[Stored data]
———
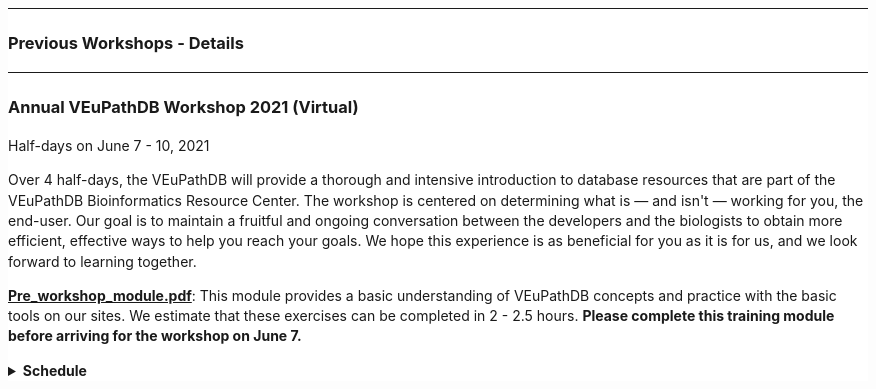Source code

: <hr>
<h3>Previous Workshops - Details</h3>
<hr>

<div class="contents">

  <div class="anchor"><a name="veupath2021"></a></div>
  <div class="workshop">
    <h3>Annual VEuPathDB Workshop 2021 (Virtual)</h3>
    <p>Half-days on June 7 - 10, 2021</p> 
    <p>Over 4 half-days, the VEuPathDB will provide a thorough and intensive introduction to database resources that are part of the VEuPathDB Bioinformatics Resource Center. The workshop is centered on determining what is — and isn't — working for you, the end-user. Our goal is to maintain a fruitful and ongoing conversation between the developers and the biologists to obtain more efficient, effective ways to help you reach your goals. We hope this experience is as beneficial for you as it is for us, and we look forward to learning together. </p>
    <!--<p> <a href="https://workshop.eupathdb.org/athens/2021/"> More info</a></p>-->
    <p><a href="{{'/documents/2021athens/Pre_workshop_module.pdf' | absolute_url}}"><b>Pre_workshop_module.pdf</b></a>: This module provides a basic understanding of VEuPathDB concepts and practice with the basic tools on our sites.  We estimate that these exercises can be completed in 2 - 2.5 hours.  <b>Please complete this training module before arriving for the workshop on June 7.</b></p>
    <details closed>
      <summary><b>Schedule</b></summary>
      <p>All times in this schedule are given as Eastern Daylight time.  Please convert to your location <a href="https://www.thetimezoneconverter.com/" target="_blank">https://www.thetimezoneconverter.com/</a>.</p>
      <table class="hor-minimalist-a">
        <thead> 
          <tr>
            <th class="break"><b>Monday, June 7th</b></th>
          </tr>
          <tr>
            <th style="text-align:left">Time</th>
            <th style="text-align:left">Event and PDF handouts</th>
            <th style="text-align:left">Instructor</th>
            <th style="text-align:left">Recording</th>
          </tr>
        </thead>
        <tbody>
          <tr>
            <td>8:30am</td>
            <td>Zoom session opens for discussion</td>
            <td> </td>
            <td> </td>
          </tr>
          <tr>
            <td>9:00 - 9:10am</td>
            <td>Workshop Introduction</td>
            <td>Jessica Kissinger</td>
            <td><br><iframe width="180" height="115" src="https://www.youtube.com/embed/KW4KpPAVpEo" frameborder="0" allow="accelerometer; autoplay; clipboard-write; encrypted-media; gyroscope; picture-in-picture" allowfullscreen></iframe></td>
          </tr>
          <tr>
            <td>9:10 - 9:15am</td>
            <td>Welcome and introductions</td>
            <td>Mary Ann McDowell and David Roos</td>
            <td> </td>
          </tr>
          <tr>
            <td>9:15 - 9:55am</td>
            <td>Introductions</td>
            <td>Everyone - Name, organisms of research, geographic location</td>
            <td> </td>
———
Goal of the exercise
Find each line in the material that contains the string "https", treating uppercase and lowercase as different, and copy those lines.

Exercise answer
    <!--<p> <a href="https://workshop.eupathdb.org/athens/2021/"> More info</a></p>-->
      <p>All times in this schedule are given as Eastern Daylight time.  Please convert to your location <a href="https://www.thetimezoneconverter.com/" target="_blank">https://www.thetimezoneconverter.com/</a>.</p>
            <td><br><iframe width="180" height="115" src="https://www.youtube.com/embed/KW4KpPAVpEo" frameborder="0" allow="accelerometer; autoplay; clipboard-write; encrypted-media; gyroscope; picture-in-picture" allowfullscreen></iframe></td>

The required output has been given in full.